Updated: Nov 8, 2021
Who am I? You may have noticed from the last blog I was struggling emotionally and mentally. There were moments of relief and clarity, but they were temporary. It wasn’t until I understood I was experiencing seasonal depression that the cloud began to lift and I could feel this pressure at the edge of my waking consciousness. It was an
expansive voice coming from beyond time and space asking me the question, “Who are you?”. The only answer I was able to muster was, “Who am I?”
Who am I? On my website, it states I am a mother, a wife, and an energetic practitioner. However, that was not a satisfactory answer, and the question boomed even louder in my head. ‘WHO ARE YOU?” Again, I responded with “WHO am I?”
When I couldn’t feel the answer to the question, I would feel the panic ruminating, but I was too emotionally tapped out even to care. I was coming out of my depression and working hard to keep myself from slipping back into it. I didn’t want to dig deeper; I didn’t have the will to endure more inner work, let alone shadow work.
I tried to tuck the question away under the busyness of my life. However, the Divine had other plans. Reminders arose while holding space for others and being with friends as I listened to their experiences and stories, I found myself in their spoken words.
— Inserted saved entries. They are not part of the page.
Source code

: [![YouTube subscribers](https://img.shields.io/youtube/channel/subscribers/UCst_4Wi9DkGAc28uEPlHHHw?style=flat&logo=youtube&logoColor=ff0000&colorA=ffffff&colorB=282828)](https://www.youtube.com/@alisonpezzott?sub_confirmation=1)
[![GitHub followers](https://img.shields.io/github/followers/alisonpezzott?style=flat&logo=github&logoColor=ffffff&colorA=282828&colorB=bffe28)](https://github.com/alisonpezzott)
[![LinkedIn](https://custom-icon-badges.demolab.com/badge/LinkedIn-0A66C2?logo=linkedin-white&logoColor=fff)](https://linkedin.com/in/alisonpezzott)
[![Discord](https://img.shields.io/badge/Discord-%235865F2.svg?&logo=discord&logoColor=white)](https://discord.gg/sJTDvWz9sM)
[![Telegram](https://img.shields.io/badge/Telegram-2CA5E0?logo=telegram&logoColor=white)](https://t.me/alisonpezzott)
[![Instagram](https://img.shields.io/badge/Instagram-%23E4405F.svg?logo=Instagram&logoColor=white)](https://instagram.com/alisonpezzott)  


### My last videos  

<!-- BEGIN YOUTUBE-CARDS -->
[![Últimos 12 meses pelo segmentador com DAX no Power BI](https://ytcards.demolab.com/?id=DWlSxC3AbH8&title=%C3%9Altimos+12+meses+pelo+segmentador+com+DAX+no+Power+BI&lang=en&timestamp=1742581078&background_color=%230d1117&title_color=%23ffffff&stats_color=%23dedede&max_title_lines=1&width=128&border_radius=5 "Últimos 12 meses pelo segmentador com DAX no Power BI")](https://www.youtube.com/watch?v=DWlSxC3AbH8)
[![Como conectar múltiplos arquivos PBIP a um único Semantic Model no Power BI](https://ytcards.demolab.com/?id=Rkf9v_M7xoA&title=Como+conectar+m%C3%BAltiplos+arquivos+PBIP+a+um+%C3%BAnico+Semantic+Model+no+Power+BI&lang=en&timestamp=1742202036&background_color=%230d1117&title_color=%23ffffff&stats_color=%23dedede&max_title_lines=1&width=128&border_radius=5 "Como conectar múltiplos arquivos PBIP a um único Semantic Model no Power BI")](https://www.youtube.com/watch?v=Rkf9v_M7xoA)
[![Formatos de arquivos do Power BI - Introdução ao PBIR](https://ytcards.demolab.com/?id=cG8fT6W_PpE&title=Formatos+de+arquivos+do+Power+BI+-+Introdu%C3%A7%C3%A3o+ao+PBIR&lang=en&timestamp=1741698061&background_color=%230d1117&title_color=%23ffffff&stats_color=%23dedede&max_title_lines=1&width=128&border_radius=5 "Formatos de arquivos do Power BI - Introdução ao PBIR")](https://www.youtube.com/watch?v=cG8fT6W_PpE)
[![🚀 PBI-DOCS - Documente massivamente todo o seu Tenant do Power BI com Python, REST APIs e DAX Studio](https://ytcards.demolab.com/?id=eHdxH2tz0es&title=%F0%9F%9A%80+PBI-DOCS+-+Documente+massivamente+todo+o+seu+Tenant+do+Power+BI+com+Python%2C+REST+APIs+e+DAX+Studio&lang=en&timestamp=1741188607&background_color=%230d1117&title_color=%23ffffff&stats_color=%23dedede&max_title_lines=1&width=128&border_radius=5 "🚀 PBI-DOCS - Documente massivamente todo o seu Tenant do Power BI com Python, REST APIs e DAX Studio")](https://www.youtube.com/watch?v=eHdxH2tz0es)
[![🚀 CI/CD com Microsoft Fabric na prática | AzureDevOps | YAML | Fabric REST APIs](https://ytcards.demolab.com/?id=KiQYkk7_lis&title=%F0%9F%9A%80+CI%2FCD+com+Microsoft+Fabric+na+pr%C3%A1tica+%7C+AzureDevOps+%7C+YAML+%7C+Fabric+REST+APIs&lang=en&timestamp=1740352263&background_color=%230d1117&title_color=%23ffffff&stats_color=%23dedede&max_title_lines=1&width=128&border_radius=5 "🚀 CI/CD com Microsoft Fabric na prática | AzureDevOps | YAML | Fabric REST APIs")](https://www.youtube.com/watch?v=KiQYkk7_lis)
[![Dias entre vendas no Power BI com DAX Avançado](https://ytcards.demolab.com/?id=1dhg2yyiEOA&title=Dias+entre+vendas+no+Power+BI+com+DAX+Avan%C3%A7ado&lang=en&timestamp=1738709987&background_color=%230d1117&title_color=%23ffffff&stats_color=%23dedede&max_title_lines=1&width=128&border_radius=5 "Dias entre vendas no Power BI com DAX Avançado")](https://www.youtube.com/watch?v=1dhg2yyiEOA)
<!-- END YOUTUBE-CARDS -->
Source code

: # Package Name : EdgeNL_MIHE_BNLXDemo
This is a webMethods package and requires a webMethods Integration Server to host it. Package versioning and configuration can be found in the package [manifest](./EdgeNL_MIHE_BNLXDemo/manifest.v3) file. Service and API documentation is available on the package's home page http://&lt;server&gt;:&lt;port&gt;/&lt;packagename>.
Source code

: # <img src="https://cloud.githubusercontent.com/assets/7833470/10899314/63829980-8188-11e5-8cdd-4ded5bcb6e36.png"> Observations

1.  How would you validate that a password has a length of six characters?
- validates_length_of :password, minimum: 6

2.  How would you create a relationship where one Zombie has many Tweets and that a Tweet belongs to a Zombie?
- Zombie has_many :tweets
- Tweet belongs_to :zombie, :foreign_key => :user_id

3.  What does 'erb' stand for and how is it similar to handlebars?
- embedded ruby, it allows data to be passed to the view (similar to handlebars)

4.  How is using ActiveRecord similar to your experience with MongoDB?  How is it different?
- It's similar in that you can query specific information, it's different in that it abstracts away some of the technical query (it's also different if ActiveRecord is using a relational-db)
Although they spoke from their own experiences, it was as if they’d spoke for me and of my experience.
As the question persisted, I continued to observe and listen to others speak of their quest to self and in every instance, the word love came through. I am love; I had known and felt it before. However, it wasn’t something I felt about myself at the time.
Then the Divine started to strip away my masks. The masks of who I thought I was, my identity, purpose, and what I do.
On the outside, my life looked fine, and at times it was, but my inner world was filled with pain, anxiety, and darkness. I thought I was spiraling deep into the pit of depression again. It felt like my life was upheaved. I ended up on my knees crying, holding my masks tightly for dear life.
My masks were comfortable and were like second skin. Tearing away the masks felt like being stuck in the middle of a strong sandstorm. I felt the masks of my identities being etched away like grains of sand peeling apart my skin.
The pain of holding on to my masks became hard to bear, and it started to manifest as physical pain in my body. Finally, I began to release my grip and let go.
I let go of the over-identifying and self-importance. I released the fear and the future tripping of who I thought I was. However, upon doing so, I found I was projecting the
one thing I claimed I was not. And shame crept in, which opened the door for other detrimental feelings like unworthiness and doubt. As I sat in the guilt, feeling like a failure, I surrendered my path and contemplated whether to stay on course or leave it altogether. It was then that a feeling of lightness came through.
In my willingness to let it all go, I released control and surrendered, entering into
a state of allowing, feeling and moving from my deep wisdom.
It’s been emotionally challenging the last couple of months, but being on the other side of it has given me so much insight and growth. My golden nugget of wisdom is to trust in the power of the love we are. Trust not only in my inner wisdom but the Divine wisdom we are all connected to.
There is a remembrance in the light that shines from all of us. The light reflects our essence in the vibration of love and in the alignment of WHO we are.
In a previous blog, I asked the question, “How does one know their truth when their lived experiences are ever-changing and expanding their mindset and the person they are?”.
On our journeys, we may find that we are ever-changing, but that is our conditioned self. Who we are at our essence doesn’t change because we are love embodied.
Remember who you are and feel the love you are!